CO legislation would make death penalty easier

Posted at 9:10 PM, Jan 20, 2016
and last updated 2016-01-21 00:44:01-05

A tweak to Colorado's law could make it easier for juries to sentence a defendant to death.

Sen. Kevin Lundberg, R-Berthoud, wants to change the standard for a jury from a unanimous decision to just nine out of 12 jurors voting for the death penalty.

"I'm calling for a super majority," said Lundberg. "I believe that the standard should be high, but it shouldn't be unattainably high."

Last year, two separate juries considered the death penalty and did not sentence the defendant to death.

In August, a Denver jury found Dexter Lewis guilty of stabbing five to death at Fero's Bar. That jury stopped the sentencing process during the second of three phases, determining that what Lewis experienced in his life outweighed the crime, resulting in a life sentence.

In July, an Arapahoe County jury of 12 found the Aurora theater shooter guilty of multiple murder counts, but could not agree on sentencing the shooter to death.

"I think it was nine 'firm,' two 'on the fence' and one 'absolute no,'" said one of the Aurora theater jurors who was in favor of the death penalty.

That juror spoke with Denver7 reporter Marshall Zelinger on the condition that her identity remained unknown.

"You get those one or two stubborn people and then everything just stops. For one person to be able to decide for everyone, it's kind of ridiculous," said the juror. "That's the way it was. It wasn't a unanimous decision. It was, 'Hey, we've been here for four months now, I kind of want to get my life back.' (Another juror was) that way. (They were) stubborn in (their) vote, so let's end it and go home."

Colorado law requires a unanimous decision from all 12 deliberating jurors to sentence a defendant to death. This bill would change it so that the final vote on life or death would only need nine in favor of death.

"If anything was deserving of the death penalty, I'd say that's it the Aurora (theater) shooting," said Lundberg. "I think we need to come to terms with; are we going to have a death penalty that functions in Colorado or are we just going to put it in name only and not really have the death penalty?"

The Public Defender's Office, anti-death penalty attorneys and the Better Priorities Initiative are all against the idea of reducing the number of jurors needed to secure a death penalty verdict.

"If you need a unanimous jury to get a DUI conviction or for convicting someone for stealing a candy bar, the bar should be absolutely just as high, if not higher, for executing someone," Colorado's Public Defender Doug Wilson told Denver7.

"Colorado law seems to have such a high standard, that it's unattainable," said Lundberg.

Of the 31 states that have the death penalty, only three -- Alabama, Delaware and Florida -- are the only states that do not require a unanimous jury decision.
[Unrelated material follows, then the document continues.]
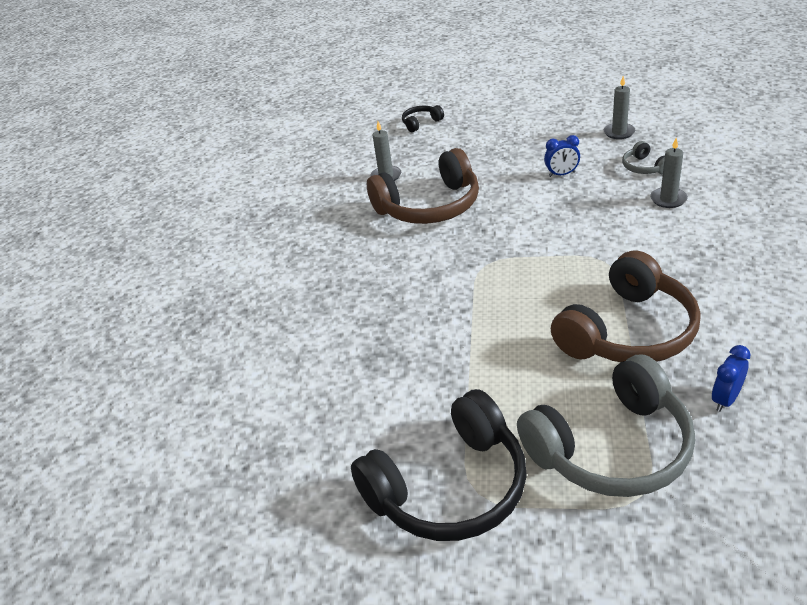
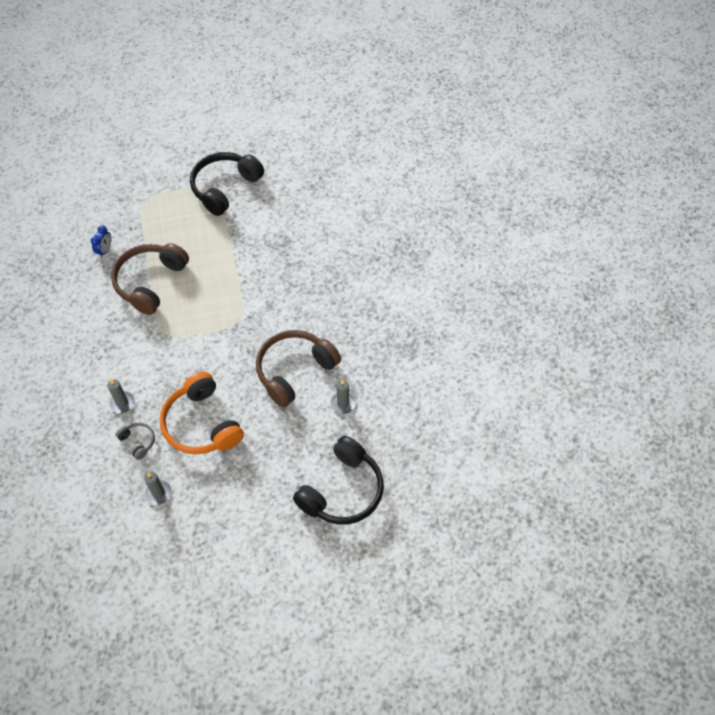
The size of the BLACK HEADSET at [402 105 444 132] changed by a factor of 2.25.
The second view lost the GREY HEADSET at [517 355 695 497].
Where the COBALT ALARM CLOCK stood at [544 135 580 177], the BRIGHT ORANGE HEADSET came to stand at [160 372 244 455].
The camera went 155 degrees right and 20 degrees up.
In December, State Rep. Kim Ransom, R-Douglas County, told Denver7 that she was going to propose a bill to allow district attorneys the opportunity to seat a second jury for sentencing purposes only, if the first jury is hung when it comes to determining life or death.

"When you're asking to seat a second jury, without seeing all the evidence and listening to all the testimonies, I don't think I would agree," said the Aurora theater trial juror.